У дома стоял коренастый, широкоплечий полицейский и закуривал от зажигалки. "Что делать?" - подумал Митя, невольно замедляя шаги. Уже кончалась улица. Дальше были канава, обрыв и едва приметная тропка сбегала вниз. Нужно было или повернуть назад, но тогда полицейский мог заподозрить его, или, не останавливаясь, идти вперед.
Но Митя, поколебавшись, принял другое решение: подошел к полицейскому, и, сдвинув кепку набекрень, попросил прикурить. Полицейский, пытливо взглянув на него, снова чиркнул зажигалкой и, повернувшись, медленно пошел по тротуару. Митя вошел во двор, выждал некоторое время, не следят ли за ним, и, разыскав низкий, вросший в землю подъезд у забора, решительно постучал в квартиру № 3. Дверь открыл Гриша.
- Гриша! - прошептал Митя, стискивая сухую горячую руку подпольщика. - На полицая нарвался… Будь осторожен…

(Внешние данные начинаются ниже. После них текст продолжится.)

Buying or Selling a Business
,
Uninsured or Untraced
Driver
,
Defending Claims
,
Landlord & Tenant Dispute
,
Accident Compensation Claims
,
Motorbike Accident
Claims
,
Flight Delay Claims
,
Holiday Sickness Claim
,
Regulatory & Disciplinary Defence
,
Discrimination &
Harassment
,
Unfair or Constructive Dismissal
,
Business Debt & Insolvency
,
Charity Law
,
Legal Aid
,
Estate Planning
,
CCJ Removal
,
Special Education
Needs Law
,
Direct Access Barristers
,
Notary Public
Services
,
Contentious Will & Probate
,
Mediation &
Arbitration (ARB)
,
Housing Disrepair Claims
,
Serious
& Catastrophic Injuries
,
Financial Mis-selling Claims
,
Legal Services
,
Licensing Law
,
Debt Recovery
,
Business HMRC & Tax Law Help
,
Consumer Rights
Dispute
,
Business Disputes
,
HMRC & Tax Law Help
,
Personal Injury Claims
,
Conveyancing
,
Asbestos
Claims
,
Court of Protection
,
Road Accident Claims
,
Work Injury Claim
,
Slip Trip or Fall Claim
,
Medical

Когда они передали друг другу что нужно и Митя собирался уходить. Штыков осторожно выглянул в окно. Улица была пуста. С неба не переставая падали крупные хлопья мокрого снега.
- Ну, мы пошли, - сказал Митя. И, чтобы ободрить себя и Гришу, пошутил: - Я еще раз прикурю у него…
Гриша смотрел из окна. Он видел, как Митя вышел на улицу, не оглядываясь, быстро пошел по дощатому тротуару.
"Кажется, никого нет", - облегченно вздохнул Гриша и тут же заметил в закоулке приземистого, дюжего человека с белой повязкой на рукаве старой шинели. Тот стоял у забора.
Полицейский оглянулся по сторонам, словно удостоверяясь, есть ли еще кто на улице, и пошел вслед за Клевцовым.
"Плохо дело", - сразу насторожившись, подумал Гриша. Полицай мог схватить Клевцова каждую минуту.
"Надо бежать… - решил Штыков. - Бежать, пока сюда не пришли". Заторопившись, не зная, за что браться, он вдруг снова остановился, и новая мысль перебила прежнюю. Никаких улик у полицая против Мити нет. И что из того, что Митя заходил к нему? А если он убежит, то у полицая будут основания подозревать Митю. В угловом доме по Пролетарской улице никто, кроме Штыкова, теперь не жил.
"Нет, бежать нельзя, - мысленно приказал себе Гриша, - Нельзя бежать… Нельзя подводить товарища". И Гриша остался дома, решив пока не показываться на улице.
…Выйдя от Штыкова, Клевцов решительно направился обратно домой. Казалось, опасность миновала. Но тут он заметил, скорее почувствовал чей-то взгляд на своей спине. Кто-то шел следом. На минуту остановившись, поправляя калошу на валенке, Митя увидел шагавшего позади полицейского. Сомнения не было: полицейский все время следил за ним.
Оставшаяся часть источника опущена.